▶ _ASSIGNMENT_:
Answer these from the blog post about random screenshots:
(a) What is the capacity of the network attached storage drive?
(b) How many files does the multi-tier directory structure include?
(c) Which file types does the search gather into a list?

▶ _SOURCE EXTRACT_:

Random Screenshots

Random Screenshots

Last night didn’t go exactly as expected, largely because I did essentially zero gaming.  What happened instead is that I wound up installing Visual Studio community edition and tinking away all night at an idea I have had for awhile.  In order for it to make sense you are going to have to know a few things.  Firstly I take my game screenshots probably way more seriously than most people.  The theory is that since I have to summon a blog post every morning, and use screenshots to break up my blocks of text…  I need access to them quickly and at a moments notice.  Functionally I have thirty minutes to an hour to write every morning, so speed is of the essence.  As a result I have directory system out on 4 terabyte network attached storage drive, that first breaks games up into larger categories like MMORPG or FPS and eventually down into individual game directories.  Functionally feeding this beast would be madness were it not for the fact that I circumvent the screenshot routines of individual games, and dump every single screenshot I take into a “gameshots” directory.  I’ve tried a lot of different solutions and through them all.. the most reliable option has always been Fraps so I continue to use it…  in spite of how clunky it can be sometimes.  About once a month I clean these individual gameshot directories on my desktop and laptop and dump the images laying around into the directory structure on the network attached storage.  I still wish there was a direct way for me to connect into my PS4 screenshots over the network, but for the time being I have been using a second twitter account to export them without spamming my main twitter feed.

Random Screenshots

The second piece of information that is going to be key… is that some time ago I had an idea for a post prompt for those days I am struggling to find any purpose.  The idea being to take a random screenshot or two and then write about whatever happened to be going on when I was taking them.  The challenge then becomes how does one grab a random screenshot when you have a multi-tier directory structure that includes over 13,000 files.  This seed was planted around Blaugust time last year but I never actually got around to building it.  For whatever reason last night I sat down while eating dinner… and knocked it out over the course of the evening.  It is still rather crude and doesn’t look amazing, but as the night went on I kept adding different features to it.  The functionality is pretty simple… you use the file picker to choose the directory you want to crawl for screenshots.  If you wanted sheer madness you could of course start at the root of C and crawl downwards, because I believe that would work given that I am using recursion to make the crawl.  When you click search it is going to go out and find any JPG or PNG files and dump them into a list, then after completion dump links to those files out below the progress bar.  You can of course click the links to preview what it brought back.  I tried to make it work with picture boxes but given the 1080p file sizes kept blowing up the memory allocation.  I might rewrite at some point in the future and dump the links into an in app web browser for display.  Sidenote…  the progress bar starts out as complete bullshit but as you run the app remembers how many files it found last time and bases it off of that.  One of the things you will know as a programmer is that progress bars in general…  are bullshit.

▶ _ENTRIES SUPPLIED_:

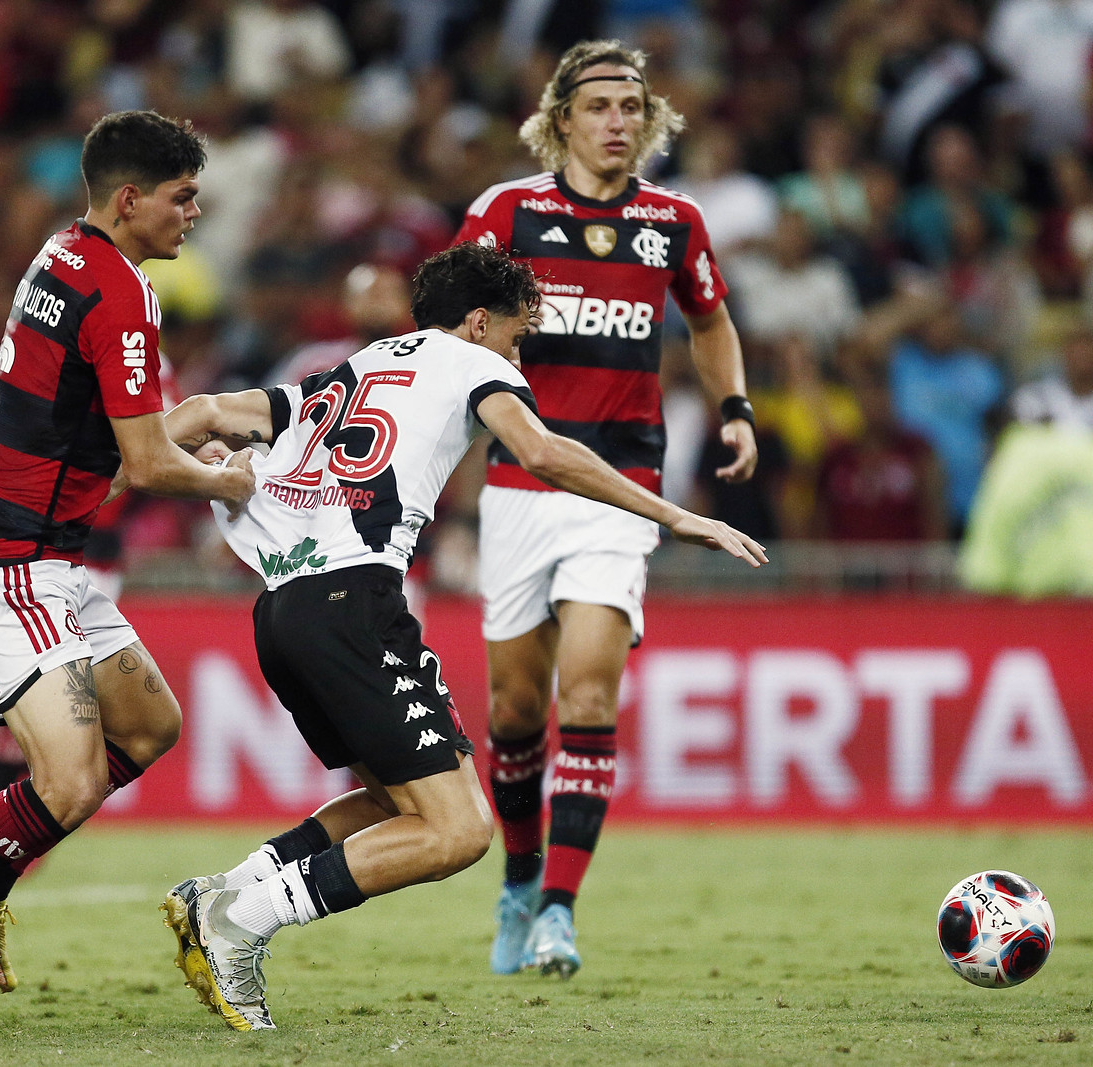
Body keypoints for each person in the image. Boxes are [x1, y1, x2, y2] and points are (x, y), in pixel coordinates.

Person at [155, 242, 767, 1031]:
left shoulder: (357, 365)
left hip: (283, 607)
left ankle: (222, 890)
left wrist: (128, 468)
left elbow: (205, 413)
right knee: (457, 832)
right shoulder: (472, 363)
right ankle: (243, 919)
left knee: (391, 799)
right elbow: (542, 451)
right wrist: (675, 514)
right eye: (517, 335)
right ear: (480, 322)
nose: (521, 353)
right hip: (354, 601)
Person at [0, 110, 255, 1034]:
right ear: (130, 198)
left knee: (150, 728)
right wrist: (227, 478)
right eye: (183, 197)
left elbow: (104, 437)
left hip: (43, 553)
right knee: (67, 783)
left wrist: (202, 417)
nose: (195, 212)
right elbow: (147, 466)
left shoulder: (63, 254)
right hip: (9, 564)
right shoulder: (123, 294)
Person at [453, 39, 758, 978]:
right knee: (512, 712)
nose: (618, 122)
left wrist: (734, 409)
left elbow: (708, 320)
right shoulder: (505, 213)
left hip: (621, 488)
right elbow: (451, 328)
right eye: (599, 107)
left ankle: (558, 910)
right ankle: (518, 873)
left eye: (632, 106)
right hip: (517, 481)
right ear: (560, 120)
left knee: (586, 692)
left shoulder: (675, 221)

▶ _THE COMPLETED TASK_:
(a) 4 terabytes
(b) Over 13,000
(c) JPG and PNG files